The Music Department has approximately 130 majors, Bugbee said, and also has a lot of non-major participation. The NMSU Marching Band boasts about 225 students, he said, and the department also includes the orchestra, other bands and choirs.

The department has found ways to safely continue rehearsals and performances during the pandemic, Bugbee said. With a number of safety precautions in place, the NMSU Pride Band was able to put on a concert that was featured on NMSU and City of Las Cruces social media and YouTube and has had more than 16,000 visits to date.

The marching band was featured on the front page of the New York Times in a Dec. 2 article titled “Pantyhose and Trash Bags: How Music Programs Are Surviving in the Pandemic.”

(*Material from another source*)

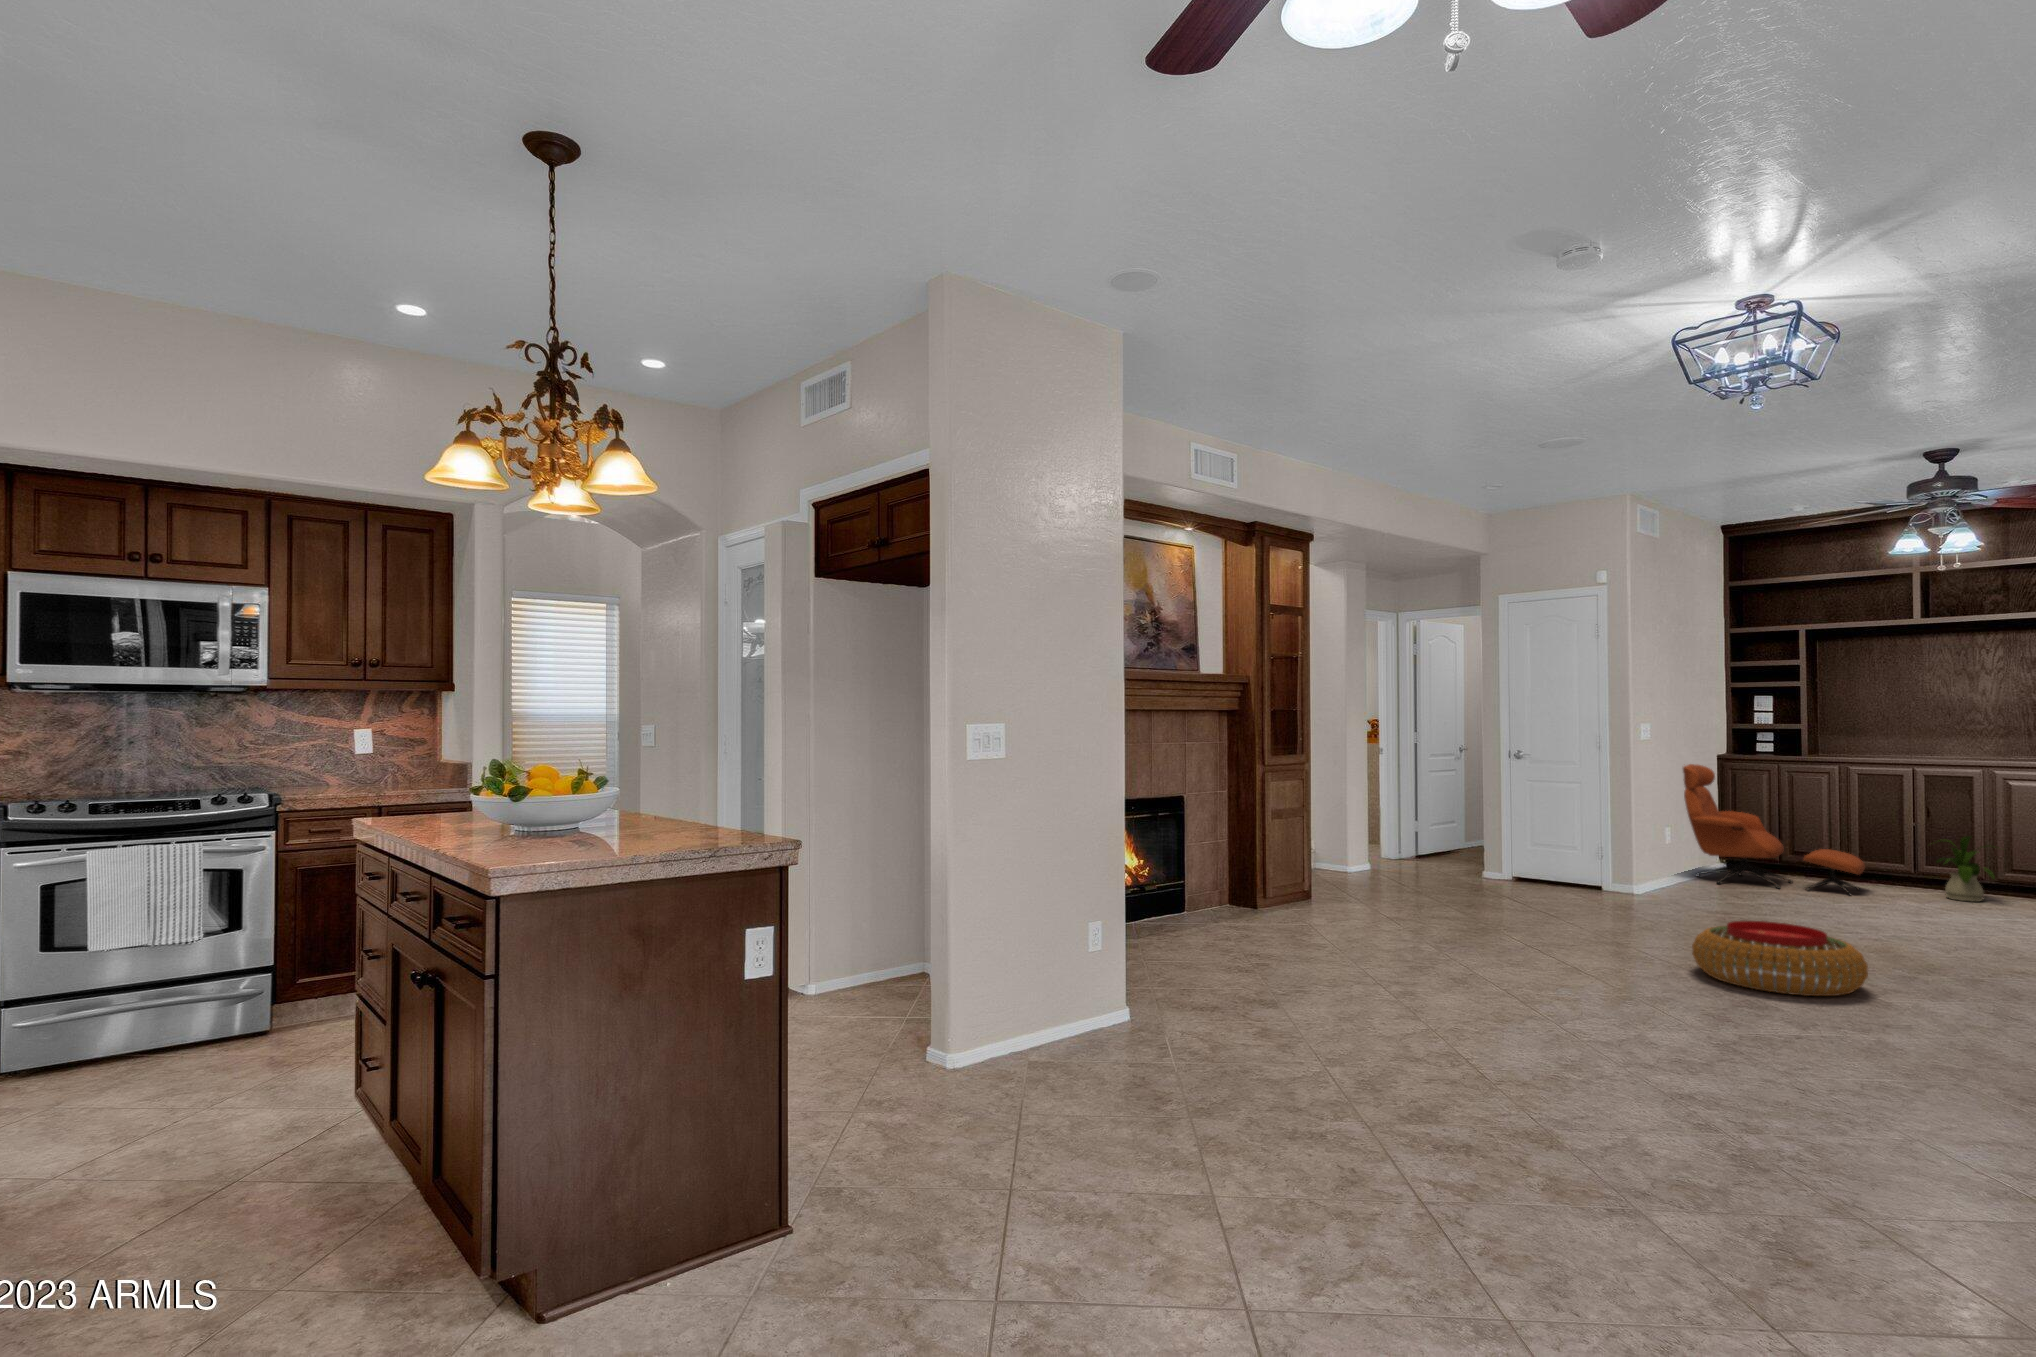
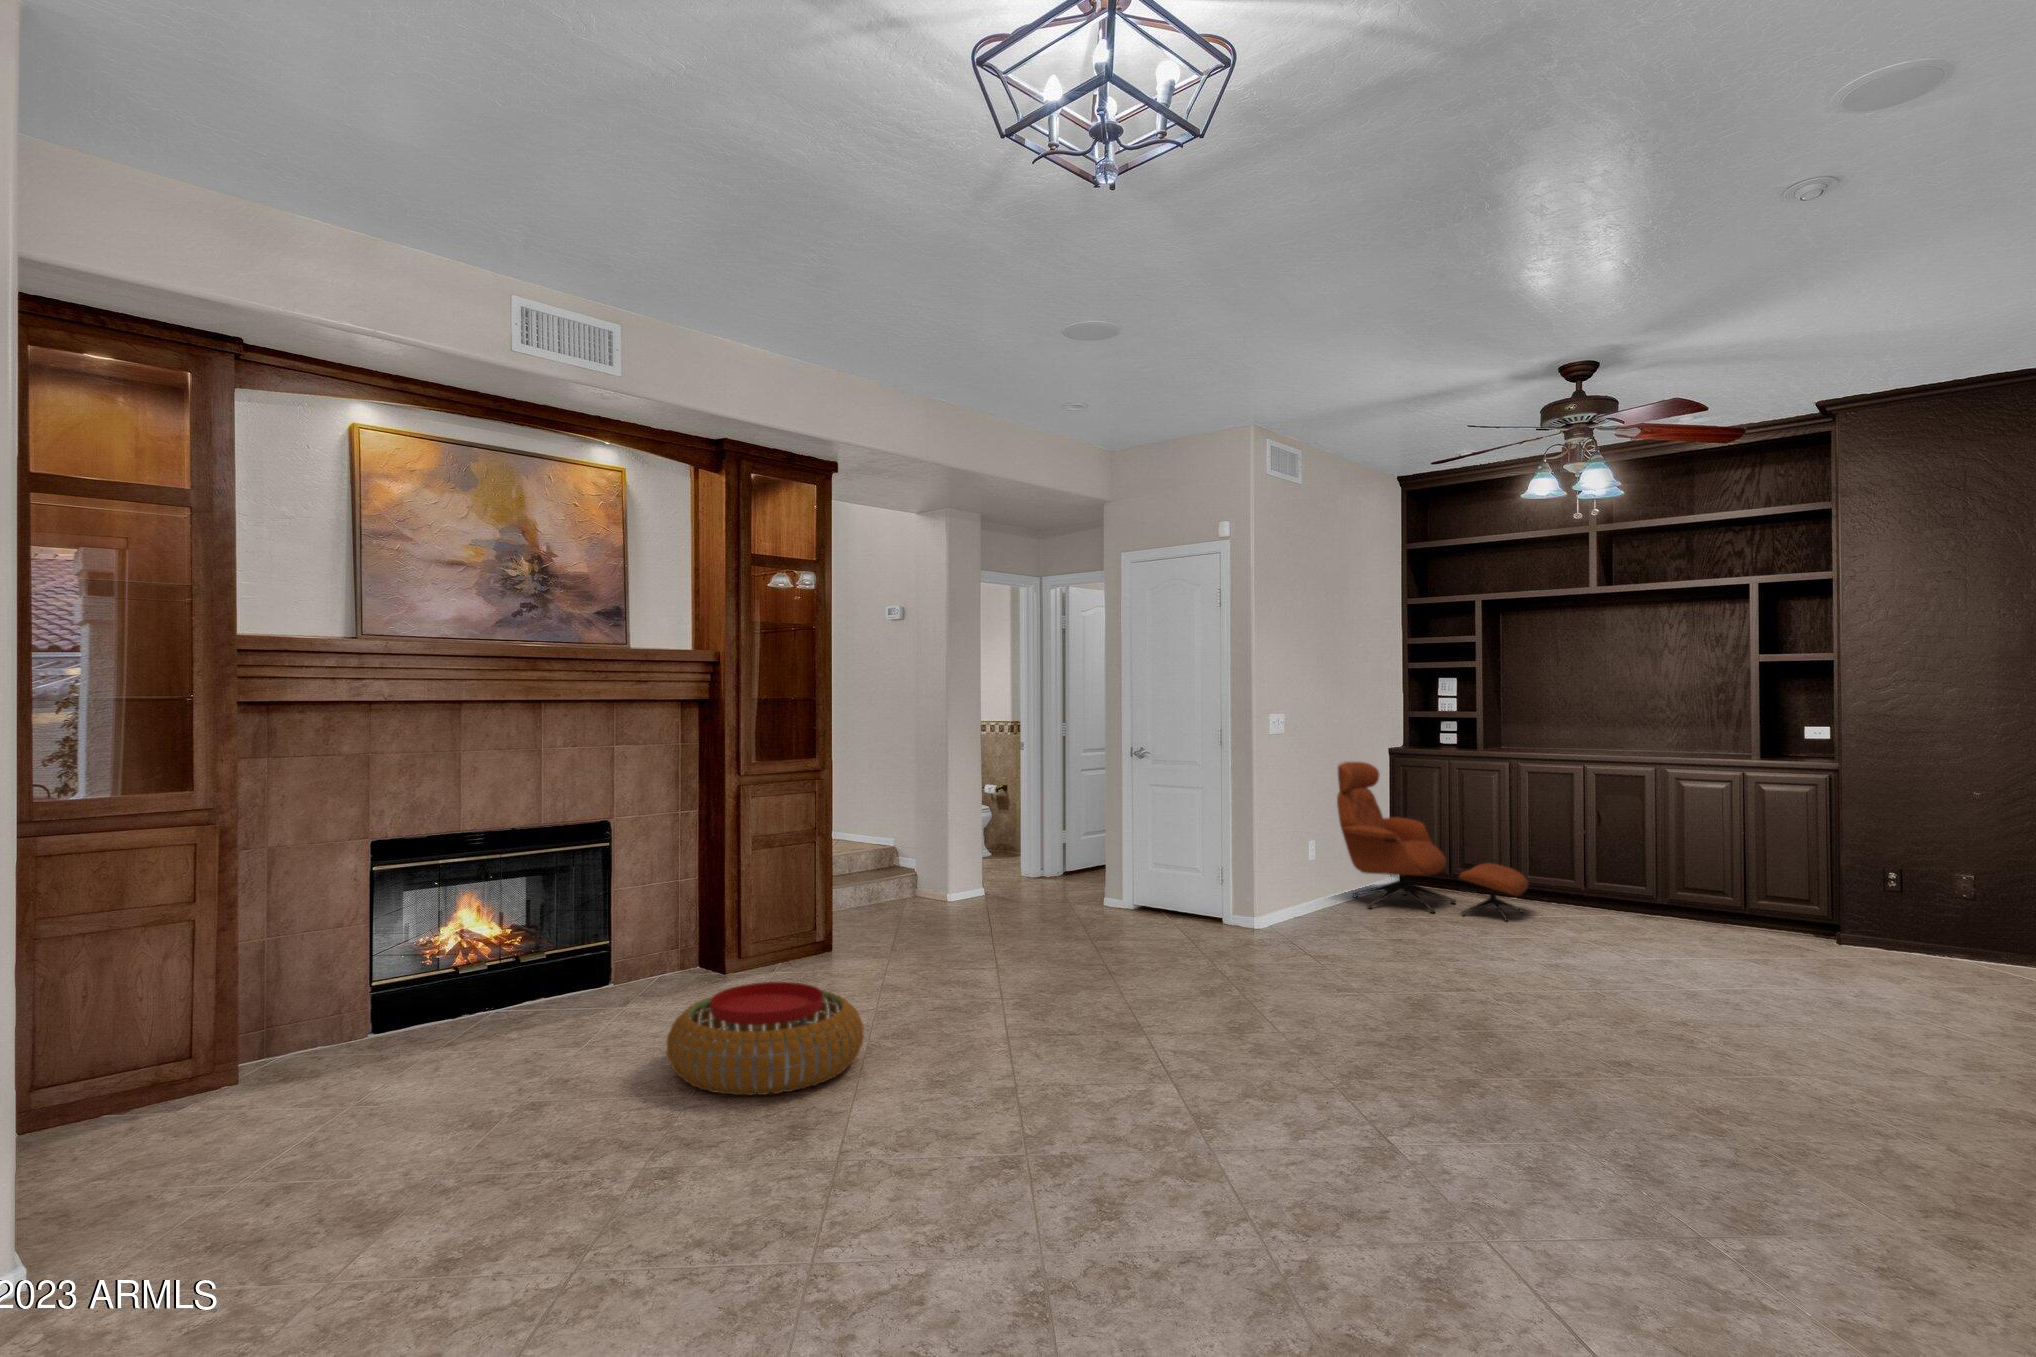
house plant: present [1937,836,1995,902] -> none [1594,847,1674,926]
pouf: present [1692,921,1868,996] -> present [667,982,864,1095]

Using hula-hoop tubes, music students developed unique devices to keep themselves six feet apart, and they have used a tent provided by the university to conduct outdoor practices. Students also created unique masks that allows them to be safe and continue to play wind instruments. They’ve done a concert at the NMSU baseball stadium, other safe outdoor concerts and even drive-in concerts with the audiences remaining safely in their vehicles, Bugbee said.

The goal has been to “be able as be as normal as we can,” he said.

Teaching, learning, rehearsing and performing as COVID-19 continues is “such a work in progress,” Bugbee said.

His hope is that the department will be able to return to live performances with audiences next spring.

Bugbee, who had been NMSU’s director of percussion studies before becoming department head, and a member of LCSO, said he plans to continue playing and performing as he grows into the job of department head. He also plans to continue classroom teaching.

Following former music department heads like Chaffin, Bill Clark, Greg Sant and Ken Van Winkle means Bugbee has “big shoes to fill,” he said. “I’m very excited about it. It’s an honor to do it.”

“Thanks to my colleagues and upper administration for trusting me,” Bugbee said in the NMSU news release. “It is a true honor to serve a magnificent department in this capacity.”

 Bugbee has a doctorate and a master’s degree from the Eastman School of Music in Rochester, New York, where he was awarded the Eastman Performer’s Certificate. He also has a bachelor’s degree from the University of New Mexico. In addition to NMSU and UNM, Bugbee has taught at Limestone College in Gaffney, South Carolina, and the Brevard Music Center in Brevard, North Carolina.

Bugbee's professional orchestral background includes performances with the El Paso Opera, LCSO, Juarez International Symphony, Brevard Music Festival Orchestra, Santa Fe Symphony, Santa Fe Opera, El Paso Pro Musica, El Paso Symphony, New Mexico Symphony, Charleston Symphony, Greenville Symphony, Asheville Symphony and the Las Cruces Chamber Players.

Bugbee has been recorded on the Capstone label as a member of the Eastman Wind Ensemble on the Sony label. He has given solo as well as ensemble performances at the Percussive Arts Society International Convention, the national convention of the Society for American Musicians, the International Trumpet Guild Convention and the International Horn Society Convention.

In addition, Bugbee has premiered several works for solo marimba at conventions of the Society of Composers.

He has had articles published in "Percussive Notes" and in "Medical Problems of Performing Artists."

Bugbee was a founding member of the Tempus Percussion Quartet, an ensemble which toured the Southeast extensively. He is a member of the LINKS Trans-media Ensemble and an active clinician and adjudicator throughout the Southwest. Bugbee is president of the New Mexico chapter of the Percussive Arts Society.